## Prompt
Wherever a line in the records below contains "ДОСЛІДЖЕННЯ", copy that line.

## Data for review
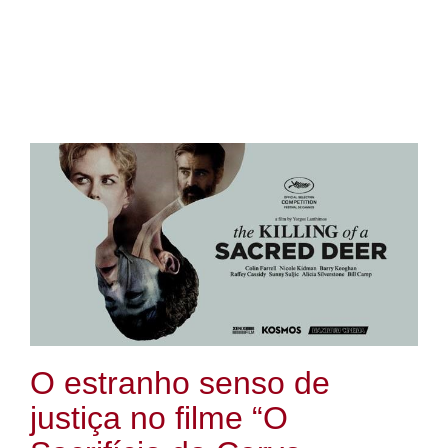
O estranho senso de
justiça no filme “O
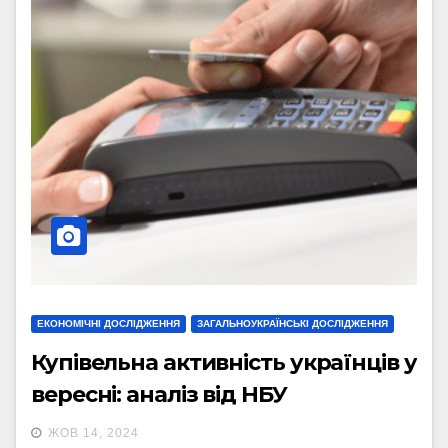
ЕКОНОМІЧНІ ДОСЛІДЖЕННЯ
ЗАГАЛЬНОУКРАЇНСЬКІ ДОСЛІДЖЕННЯ
Купівельна активність українців у
вересні: аналіз від НБУ
ЖОВ 14, 2024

## Expected answer
ЕКОНОМІЧНІ ДОСЛІДЖЕННЯ
ЗАГАЛЬНОУКРАЇНСЬКІ ДОСЛІДЖЕННЯ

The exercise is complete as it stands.